1. JP Morgan lowered China full year GDP growth forecast to 7.7% from the previous 8.0%, the second downgrade in a month, given grim external conditions and increasing risks in Europe. JPMorgan still expects China’s GDP growth this year as likely to contribute 40% of world economic growth. China is playing a significant role in stabilizing the global economic system and helping solve the problems of the indebted Eurozone.

China economic growth is expected to accelerate in the third quarter as the effect of policy easing becomes evident from July, allowing the country to remain a powerful engine for the global economic recovery.

Some data have shown that the economic slowdown in China is being reversed. Car sales last month jumped 23% from a year earlier, the fastest pace this year, showing that the sector is rebounding to support industrial production overall.

Policymakers appear willing to accept a structural downshift in growth and will likely direct further stimulus measures toward strategic industries and basic infrastructure in underdeveloped areas

2. US GDP growth forecast from the federal reserve. Notice that the forecasts from two years ago were wrong. They were too high. Also, the first quarter GDP growth has been revised down to 1.9%

Fed reserve blue chip survey of GDP growth forecasts.

3. Businessweek – The euro region’s debt crisis has increased risks for emerging markets from Thailand to Turkey that also face domestic constraints, according to the World Bank, which cut its outlook for 2013 global growth to 3 percent.

The Washington-based lender predicts the world’s economy will expand 2.5 percent this year, the same as a January forecast, after gains earlier this year were sapped by renewed market volatility over Greece and Spain.

The euro area is projected to contract 0.3 percent this year, unchanged from the World Bank’s January forecast. The euro area next year may grow 0.7 percent from a previous estimate of 1.1 percent.

Developing economies are also facing domestic difficulties. After leading the world out of recession over the past two years, about 60 percent of them are operating close or above their economic potential, Timmer said.

That “suggests that they will not be able to provide as much an impetus to global growth as before,” the bank said.

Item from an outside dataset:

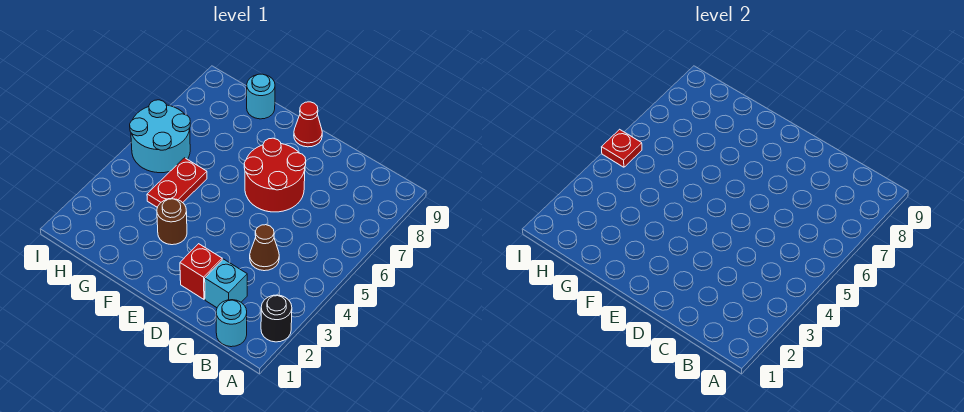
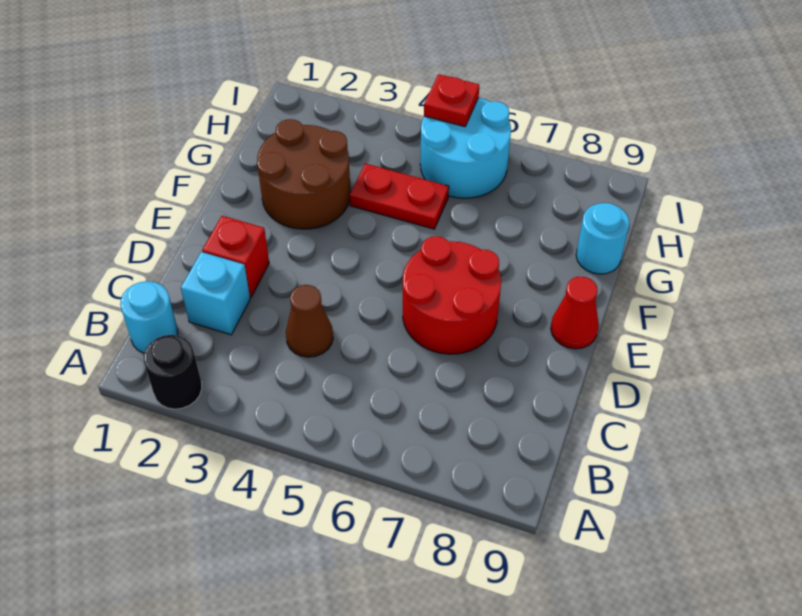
brown round brick F3 level 1 -> brown round brick F2:G3 level 1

The U.S. is seen growing 2.1 percent this year, from 2.2 percent in January, and 2.4 percent next year.

China may grow 8.2 percent this year and 8.6 percent next year, compared with January estimates of 8.4 percent and 8.3 percent.

India’s expected expansion of 6.6 percent this year is more than the 6.5 percent expected five months ago, though the bank now sees growth of 6.9 percent next year compared with 7.7 percent in January.

The Bank also updated a study on the impact on the rest of the world of a more severe European crisis. It estimates that world growth would be 4.5 percent lower than currently expected next year if two large countries, accounting for 30 percent of the euro region’s economy, faced a credit freeze.